Произнеся все приличествующие случаю слова приветствия и поздравлений, Андрей беспокойным взглядом окинул гостиную. Марья Филипповна мирно беседовала с князем Урусовым в некотором отдалении от остальных. Он видел, как взметнулась рука князя, придерживая падающую шаль, и в этом жесте было столько интимности, как и во взглядах, которыми обменялись старые знакомые.

— Боже! Как у неё хватило ума явиться сюда? — прошипела Наталья, глядя на Марью Филипповну.

Лицо княжны пошло красными пятнами от едва сдерживаемой ярости.
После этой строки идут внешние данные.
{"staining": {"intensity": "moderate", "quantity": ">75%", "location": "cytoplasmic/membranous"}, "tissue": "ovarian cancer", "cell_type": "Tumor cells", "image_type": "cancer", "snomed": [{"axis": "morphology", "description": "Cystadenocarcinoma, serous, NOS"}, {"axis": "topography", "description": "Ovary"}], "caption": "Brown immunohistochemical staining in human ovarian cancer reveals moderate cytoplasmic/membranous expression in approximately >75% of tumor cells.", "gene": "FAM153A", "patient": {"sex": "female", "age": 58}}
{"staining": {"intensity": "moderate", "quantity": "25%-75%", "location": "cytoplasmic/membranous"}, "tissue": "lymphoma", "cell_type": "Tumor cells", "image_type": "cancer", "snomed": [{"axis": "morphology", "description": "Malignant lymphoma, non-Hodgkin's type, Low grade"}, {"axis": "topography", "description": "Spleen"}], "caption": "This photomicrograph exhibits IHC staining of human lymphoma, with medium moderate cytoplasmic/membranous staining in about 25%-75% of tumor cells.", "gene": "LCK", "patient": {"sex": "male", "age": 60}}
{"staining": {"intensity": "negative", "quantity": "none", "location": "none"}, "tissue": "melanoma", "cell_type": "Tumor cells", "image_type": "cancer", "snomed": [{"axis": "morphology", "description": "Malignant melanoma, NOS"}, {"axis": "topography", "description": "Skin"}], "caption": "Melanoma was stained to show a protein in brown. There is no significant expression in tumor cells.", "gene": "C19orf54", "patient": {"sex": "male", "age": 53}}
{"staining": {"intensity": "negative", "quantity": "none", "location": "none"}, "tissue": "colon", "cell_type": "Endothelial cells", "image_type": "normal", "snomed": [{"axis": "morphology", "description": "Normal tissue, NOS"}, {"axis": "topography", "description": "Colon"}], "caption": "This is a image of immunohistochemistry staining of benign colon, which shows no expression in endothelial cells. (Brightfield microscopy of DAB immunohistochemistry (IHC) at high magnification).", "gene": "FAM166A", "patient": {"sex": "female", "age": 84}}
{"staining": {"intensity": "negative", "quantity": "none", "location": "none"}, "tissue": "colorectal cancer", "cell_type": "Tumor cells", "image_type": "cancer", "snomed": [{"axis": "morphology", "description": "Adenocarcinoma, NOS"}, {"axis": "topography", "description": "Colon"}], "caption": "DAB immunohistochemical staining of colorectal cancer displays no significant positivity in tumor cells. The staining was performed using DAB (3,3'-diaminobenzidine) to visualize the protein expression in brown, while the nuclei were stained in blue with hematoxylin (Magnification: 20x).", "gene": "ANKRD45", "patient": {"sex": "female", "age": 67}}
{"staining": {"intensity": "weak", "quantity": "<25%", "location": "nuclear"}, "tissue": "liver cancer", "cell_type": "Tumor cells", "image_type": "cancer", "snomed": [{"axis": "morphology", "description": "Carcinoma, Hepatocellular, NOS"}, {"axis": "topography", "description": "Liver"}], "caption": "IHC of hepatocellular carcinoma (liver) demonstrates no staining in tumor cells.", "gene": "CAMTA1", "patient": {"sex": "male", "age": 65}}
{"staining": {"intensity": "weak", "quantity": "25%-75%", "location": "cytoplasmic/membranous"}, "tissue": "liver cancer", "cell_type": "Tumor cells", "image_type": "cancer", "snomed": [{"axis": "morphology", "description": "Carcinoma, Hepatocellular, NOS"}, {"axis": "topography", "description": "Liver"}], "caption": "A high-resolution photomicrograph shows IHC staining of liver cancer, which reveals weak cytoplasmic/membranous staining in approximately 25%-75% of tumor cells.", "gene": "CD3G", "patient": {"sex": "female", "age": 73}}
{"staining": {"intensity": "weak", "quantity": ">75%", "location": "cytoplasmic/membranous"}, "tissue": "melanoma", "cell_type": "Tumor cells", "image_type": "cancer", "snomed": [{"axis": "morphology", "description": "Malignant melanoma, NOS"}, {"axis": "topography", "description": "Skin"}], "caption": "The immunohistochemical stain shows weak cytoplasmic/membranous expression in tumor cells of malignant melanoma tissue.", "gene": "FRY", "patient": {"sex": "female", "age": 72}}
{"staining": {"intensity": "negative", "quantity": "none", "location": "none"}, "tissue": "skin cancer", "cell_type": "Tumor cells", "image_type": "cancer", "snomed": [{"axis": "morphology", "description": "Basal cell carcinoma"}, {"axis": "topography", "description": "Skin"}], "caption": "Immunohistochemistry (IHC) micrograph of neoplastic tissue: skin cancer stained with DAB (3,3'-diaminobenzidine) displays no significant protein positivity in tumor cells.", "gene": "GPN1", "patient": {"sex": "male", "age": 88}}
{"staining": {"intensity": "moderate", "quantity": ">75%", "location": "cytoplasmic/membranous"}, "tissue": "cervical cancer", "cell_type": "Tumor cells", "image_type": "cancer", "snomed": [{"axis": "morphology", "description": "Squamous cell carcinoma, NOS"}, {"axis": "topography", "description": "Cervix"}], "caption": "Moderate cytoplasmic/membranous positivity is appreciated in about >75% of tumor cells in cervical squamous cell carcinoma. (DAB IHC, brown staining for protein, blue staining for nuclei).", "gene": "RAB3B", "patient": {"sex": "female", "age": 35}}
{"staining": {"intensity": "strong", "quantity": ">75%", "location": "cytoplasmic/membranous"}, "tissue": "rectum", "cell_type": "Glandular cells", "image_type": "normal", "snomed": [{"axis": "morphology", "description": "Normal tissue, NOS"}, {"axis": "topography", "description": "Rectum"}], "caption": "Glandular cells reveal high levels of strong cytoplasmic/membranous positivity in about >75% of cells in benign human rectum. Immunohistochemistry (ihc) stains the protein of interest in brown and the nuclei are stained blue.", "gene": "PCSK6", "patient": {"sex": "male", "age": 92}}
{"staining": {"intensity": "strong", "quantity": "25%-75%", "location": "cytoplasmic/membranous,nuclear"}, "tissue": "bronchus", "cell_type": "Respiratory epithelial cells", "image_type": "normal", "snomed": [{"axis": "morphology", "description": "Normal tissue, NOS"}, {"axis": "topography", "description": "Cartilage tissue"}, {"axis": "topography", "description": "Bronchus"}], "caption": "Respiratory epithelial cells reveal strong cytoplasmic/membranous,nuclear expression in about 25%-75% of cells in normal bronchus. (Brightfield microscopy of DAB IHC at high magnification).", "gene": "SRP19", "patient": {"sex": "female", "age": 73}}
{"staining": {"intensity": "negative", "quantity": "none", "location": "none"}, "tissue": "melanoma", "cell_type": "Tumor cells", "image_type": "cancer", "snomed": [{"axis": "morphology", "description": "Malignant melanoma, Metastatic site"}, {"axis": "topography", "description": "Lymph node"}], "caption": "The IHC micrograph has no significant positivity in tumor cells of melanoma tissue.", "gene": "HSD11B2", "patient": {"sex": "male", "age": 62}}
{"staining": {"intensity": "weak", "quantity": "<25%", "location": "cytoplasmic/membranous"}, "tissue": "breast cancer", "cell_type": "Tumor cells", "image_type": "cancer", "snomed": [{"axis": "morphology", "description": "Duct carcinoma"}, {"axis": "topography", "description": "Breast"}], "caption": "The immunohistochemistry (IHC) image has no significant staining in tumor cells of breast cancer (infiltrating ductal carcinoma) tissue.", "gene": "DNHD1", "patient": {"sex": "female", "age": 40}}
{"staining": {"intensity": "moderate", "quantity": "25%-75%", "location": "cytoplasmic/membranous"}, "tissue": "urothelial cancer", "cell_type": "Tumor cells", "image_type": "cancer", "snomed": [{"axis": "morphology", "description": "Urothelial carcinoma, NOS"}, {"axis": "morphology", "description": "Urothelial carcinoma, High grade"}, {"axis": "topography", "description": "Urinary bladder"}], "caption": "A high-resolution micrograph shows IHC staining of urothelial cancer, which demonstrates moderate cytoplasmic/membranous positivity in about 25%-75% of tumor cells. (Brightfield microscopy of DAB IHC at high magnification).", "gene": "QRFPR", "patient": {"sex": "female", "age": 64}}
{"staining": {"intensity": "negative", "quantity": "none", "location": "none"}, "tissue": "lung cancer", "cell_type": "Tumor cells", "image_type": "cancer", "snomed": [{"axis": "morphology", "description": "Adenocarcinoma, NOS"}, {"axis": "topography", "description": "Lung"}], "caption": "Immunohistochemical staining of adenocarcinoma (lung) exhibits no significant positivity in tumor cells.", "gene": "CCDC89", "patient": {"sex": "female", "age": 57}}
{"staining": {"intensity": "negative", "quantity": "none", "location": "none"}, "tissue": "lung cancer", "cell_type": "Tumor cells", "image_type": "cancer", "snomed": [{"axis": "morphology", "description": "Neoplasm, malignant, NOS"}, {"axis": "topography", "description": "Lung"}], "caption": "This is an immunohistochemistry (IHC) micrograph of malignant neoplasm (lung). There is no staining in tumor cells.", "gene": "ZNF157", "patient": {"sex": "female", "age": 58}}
Не будь гостиная полна людей, она бы не колеблясь, вцепилась в роскошные русые локоны бывшей соперницы. О, как ей хотелось в сей же миг ударить её, расцарапать ногтями безупречно красивое лицо.

— Вы разве не знаете, что это она погубила Мишеля? — повернулась она к Ефимовскому, пылая негодованием.

— Знаю, — успокаивающим жестом дотронулся до руки Натальи Андрей. — Но здесь она ваша гостья, не следует забывать о том.

Однако то, что Илья Сергеевич вёл столь долгую задушевную беседу с mademoiselle Ракитиной, Ефимовскому не понравилось. Разыскав глазами Бориса, Андрей взглядом указал на выход из гостиной, предлагая ехать дальше. Анненков кивнул в ответ и стал громогласно прощаться с хозяевами.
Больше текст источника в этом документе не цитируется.